The Voyager 1 probe obtained the famous image known as «a pale blue dot» on February 14, 1990, at 4:48 a.m. (UTC). But more than 6,000 million kilometers from Earth, what that probe captured was not the reality of the moment of capture, but another corresponding to more than five and a half hours before, when it was still the 13th. That in the case from Earth because, strictly speaking, each one of the planets captured in that historic photo was recorded at a different moment in time, corresponding to the distance that then lay between each world and the space probe. From a planet like TOI-836b, which is 89.66 light-years from Earth, in January 2023 it could only have seen the birth of the baby’s grandmother, and that was provided they had the necessary technology.
the cage of light
Astronomy teaches us that we live in the cosmos within a cage of light. We capture the universe with an inevitable delay, linked to the finite speed of sidereal messengers. With the naked eye we see the stars in the sky as they were decades, sometimes centuries or millennia ago. From the closest large galaxy to ours, that of Andromeda, they can now see an Earth in which what is born is not a human baby, but a whole biological genus, the genus Homo, whose first representatives learned to walk in these parts. about two million two hundred thousand years ago.

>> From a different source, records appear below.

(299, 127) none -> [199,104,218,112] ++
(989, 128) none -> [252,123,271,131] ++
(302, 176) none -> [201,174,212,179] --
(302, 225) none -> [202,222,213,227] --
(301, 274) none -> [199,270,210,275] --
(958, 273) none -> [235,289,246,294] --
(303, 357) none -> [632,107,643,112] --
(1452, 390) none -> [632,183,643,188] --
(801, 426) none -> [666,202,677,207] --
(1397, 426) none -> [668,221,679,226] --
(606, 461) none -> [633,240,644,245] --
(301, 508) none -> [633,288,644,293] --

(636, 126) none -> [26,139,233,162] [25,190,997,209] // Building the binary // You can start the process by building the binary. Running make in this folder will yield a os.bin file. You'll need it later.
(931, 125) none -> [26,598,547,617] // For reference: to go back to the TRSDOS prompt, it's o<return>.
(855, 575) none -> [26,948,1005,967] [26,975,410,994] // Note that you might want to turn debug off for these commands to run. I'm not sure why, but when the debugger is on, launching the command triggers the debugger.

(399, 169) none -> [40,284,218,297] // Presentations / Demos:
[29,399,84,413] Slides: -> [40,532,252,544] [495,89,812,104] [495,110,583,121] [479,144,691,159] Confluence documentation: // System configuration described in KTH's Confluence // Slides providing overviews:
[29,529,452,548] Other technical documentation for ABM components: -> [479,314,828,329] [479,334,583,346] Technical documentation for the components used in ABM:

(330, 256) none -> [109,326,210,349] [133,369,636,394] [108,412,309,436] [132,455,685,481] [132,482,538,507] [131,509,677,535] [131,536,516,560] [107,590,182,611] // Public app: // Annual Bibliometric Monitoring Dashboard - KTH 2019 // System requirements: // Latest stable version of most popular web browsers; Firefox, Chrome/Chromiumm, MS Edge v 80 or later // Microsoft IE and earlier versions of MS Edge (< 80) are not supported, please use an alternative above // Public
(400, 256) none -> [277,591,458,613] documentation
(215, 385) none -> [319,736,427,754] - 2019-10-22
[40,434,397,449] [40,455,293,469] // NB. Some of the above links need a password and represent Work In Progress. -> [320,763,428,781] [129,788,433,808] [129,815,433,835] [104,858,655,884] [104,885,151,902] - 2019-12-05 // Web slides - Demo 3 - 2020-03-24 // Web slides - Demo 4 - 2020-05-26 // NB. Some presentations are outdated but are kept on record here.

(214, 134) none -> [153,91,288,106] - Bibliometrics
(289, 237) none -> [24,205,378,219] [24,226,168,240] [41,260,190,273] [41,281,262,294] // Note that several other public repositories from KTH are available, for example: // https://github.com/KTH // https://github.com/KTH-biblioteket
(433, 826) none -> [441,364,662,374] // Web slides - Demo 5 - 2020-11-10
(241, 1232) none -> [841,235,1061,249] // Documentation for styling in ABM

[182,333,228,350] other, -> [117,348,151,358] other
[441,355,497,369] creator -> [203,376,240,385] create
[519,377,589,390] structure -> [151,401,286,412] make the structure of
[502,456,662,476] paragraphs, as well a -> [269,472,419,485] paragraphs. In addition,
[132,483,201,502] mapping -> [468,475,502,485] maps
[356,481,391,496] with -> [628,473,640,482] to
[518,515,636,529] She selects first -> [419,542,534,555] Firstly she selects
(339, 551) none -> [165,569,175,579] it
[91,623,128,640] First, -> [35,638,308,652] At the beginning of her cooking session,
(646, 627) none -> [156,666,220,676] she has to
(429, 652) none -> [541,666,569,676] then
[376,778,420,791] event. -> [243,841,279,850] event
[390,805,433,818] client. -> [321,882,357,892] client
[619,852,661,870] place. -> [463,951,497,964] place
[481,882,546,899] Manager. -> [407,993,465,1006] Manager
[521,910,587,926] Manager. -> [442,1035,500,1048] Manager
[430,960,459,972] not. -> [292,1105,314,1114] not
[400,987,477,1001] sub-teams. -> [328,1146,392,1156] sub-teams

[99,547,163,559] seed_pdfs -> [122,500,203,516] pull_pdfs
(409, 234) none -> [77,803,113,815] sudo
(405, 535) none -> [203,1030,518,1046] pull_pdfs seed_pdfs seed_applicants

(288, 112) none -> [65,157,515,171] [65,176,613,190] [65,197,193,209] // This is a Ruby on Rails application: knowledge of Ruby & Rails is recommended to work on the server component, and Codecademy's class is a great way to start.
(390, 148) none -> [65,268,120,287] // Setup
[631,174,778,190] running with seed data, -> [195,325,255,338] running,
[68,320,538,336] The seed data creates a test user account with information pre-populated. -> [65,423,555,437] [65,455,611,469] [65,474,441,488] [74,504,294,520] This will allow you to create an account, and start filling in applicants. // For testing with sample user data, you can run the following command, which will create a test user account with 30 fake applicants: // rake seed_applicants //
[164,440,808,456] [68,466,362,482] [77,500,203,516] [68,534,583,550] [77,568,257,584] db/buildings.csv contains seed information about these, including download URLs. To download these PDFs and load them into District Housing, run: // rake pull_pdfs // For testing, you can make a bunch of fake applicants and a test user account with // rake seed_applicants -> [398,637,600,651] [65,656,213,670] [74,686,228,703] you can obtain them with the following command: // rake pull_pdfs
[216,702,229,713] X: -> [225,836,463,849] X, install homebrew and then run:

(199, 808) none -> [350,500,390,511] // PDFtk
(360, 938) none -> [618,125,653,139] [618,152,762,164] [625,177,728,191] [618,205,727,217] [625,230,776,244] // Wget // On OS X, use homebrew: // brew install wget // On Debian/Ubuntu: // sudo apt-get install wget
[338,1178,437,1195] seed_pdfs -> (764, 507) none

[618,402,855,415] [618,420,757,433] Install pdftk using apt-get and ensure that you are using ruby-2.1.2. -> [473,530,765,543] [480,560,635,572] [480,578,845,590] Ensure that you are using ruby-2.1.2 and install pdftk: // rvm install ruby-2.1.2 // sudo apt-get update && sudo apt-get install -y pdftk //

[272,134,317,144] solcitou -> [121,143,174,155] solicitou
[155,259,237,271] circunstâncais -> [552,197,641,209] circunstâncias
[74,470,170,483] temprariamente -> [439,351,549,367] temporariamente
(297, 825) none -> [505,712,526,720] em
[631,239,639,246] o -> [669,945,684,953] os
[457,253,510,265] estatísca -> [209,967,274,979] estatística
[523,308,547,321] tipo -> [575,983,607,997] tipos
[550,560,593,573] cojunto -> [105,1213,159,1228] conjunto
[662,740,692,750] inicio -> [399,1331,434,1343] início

The abyss of cosmic distances shows us, at the same time, the abyss of time towards the past, as we consider more and more distant galaxies. Sometimes this fact is received with some uneasiness, with the perplexity and sadness caused by knowing that we will never know the present, «real» state of the most distant regions of the cosmos. But we must take our cage of light as a blessing, rather than a condemnation. Just because looking far is seeing the past, we have access to studying regions of the universe as they were in abysmally ancient times. We even got a glimpse of the afterglow left behind by the Big Bang, just a few hundred miles of years after it all started. If light propagates with infinite speed, then the instantaneous communications that flood science fiction movies and series will be viable.
The ‘Star Trek’ style exchange of messages between the star fleet and their home planet could take place as described at the beginning of this article, and from TOI-836b they would have witnessed the birth of the baby in real time.
It would also be possible that in ‘Star Wars’, Obi-Wan Kenobi perceived «a great disturbance in the force» at the very moment of the destruction of the planet Alderaan, despite being many light-years away (actually it should have taken him years, if not centuries, to find out). But, apart from the impressions that this could have for the physics of the cosmos, an infinitely fast light would prevent us from seeing the past of the universe and contrasting through observations the theories about its origin and evolution. Wouldn’t the inability to know our origins mean blindness much worse than the one we suffer now, in this cage of light that turns the landscape into a photo from the past?